--- PROBLEM ---
Any picture must be dropped, but each line of the data should be duplicated exactly.

Top of INPUT DATA

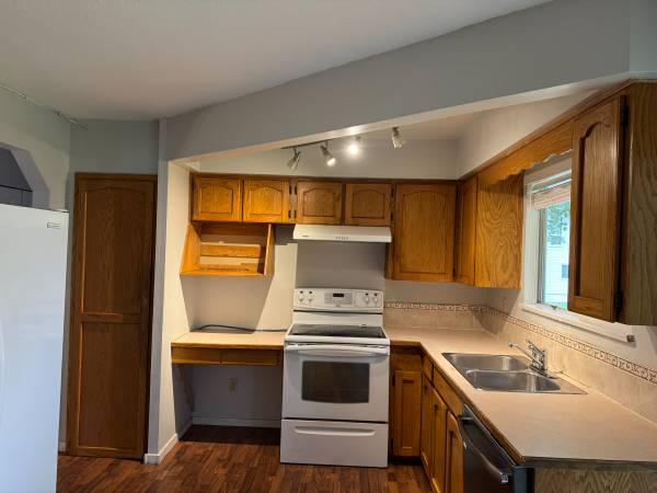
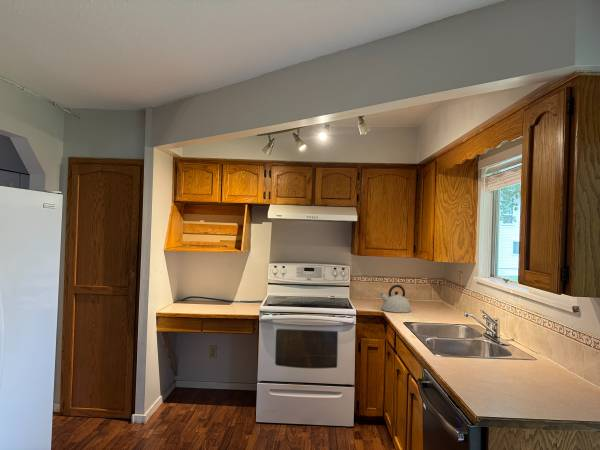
+ kettle [379,284,412,314]
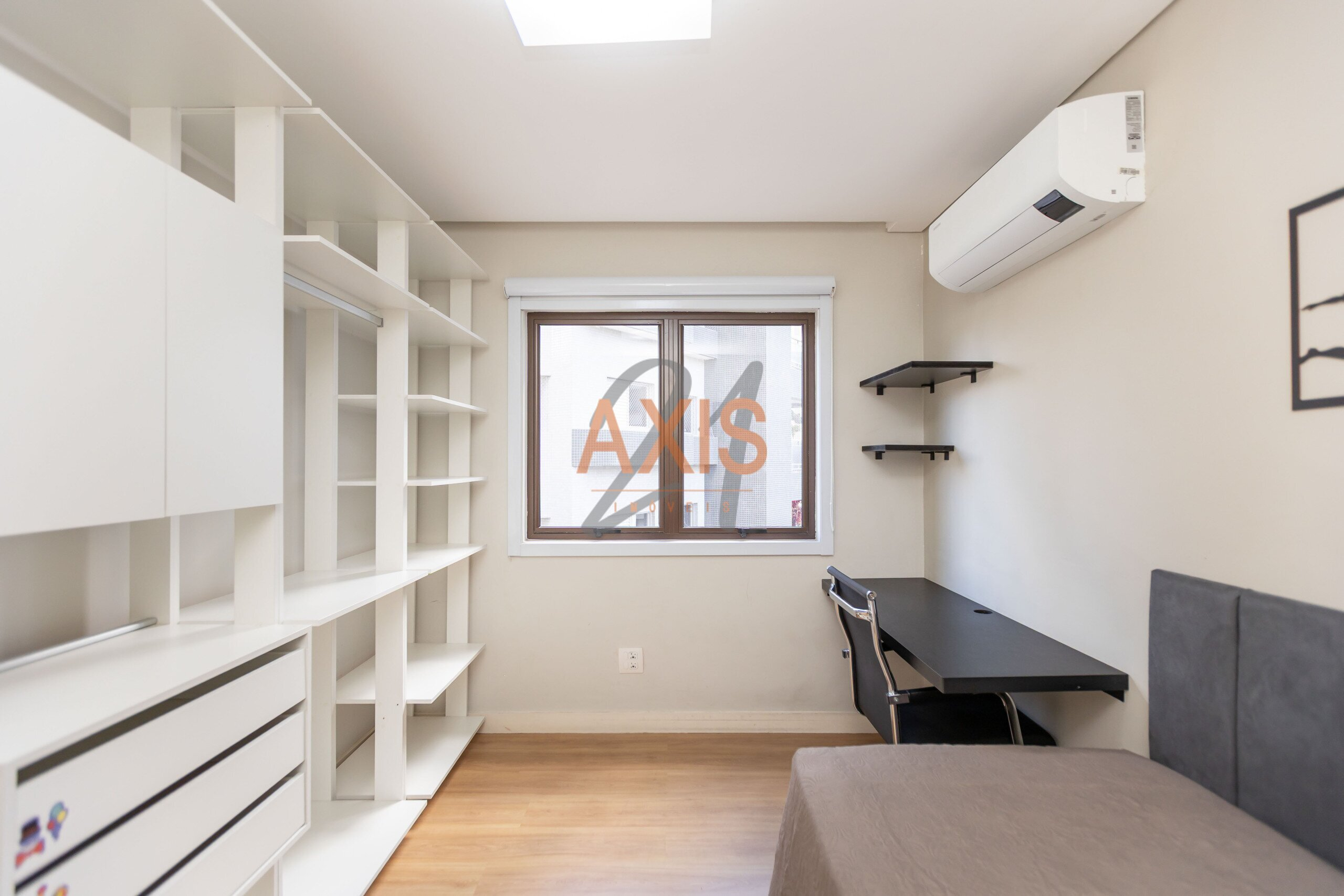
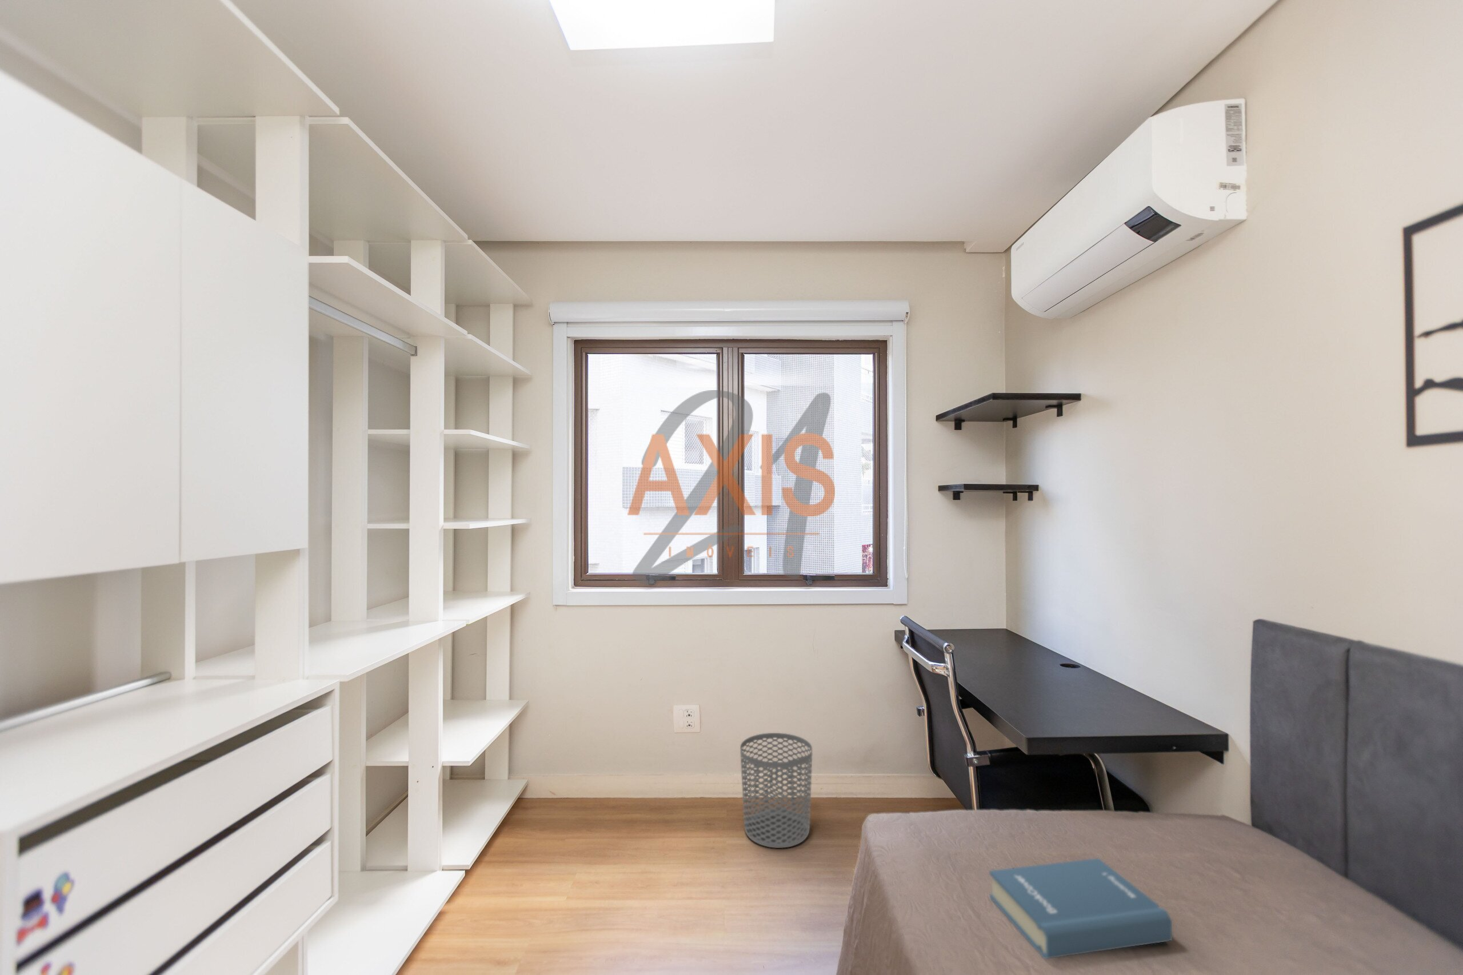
+ waste bin [739,732,813,849]
+ hardback book [988,857,1172,960]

Bottom of INPUT DATA

--- TASK RESPONSE ---
+ kettle [379,284,412,314]
+ waste bin [739,732,813,849]
+ hardback book [988,857,1172,960]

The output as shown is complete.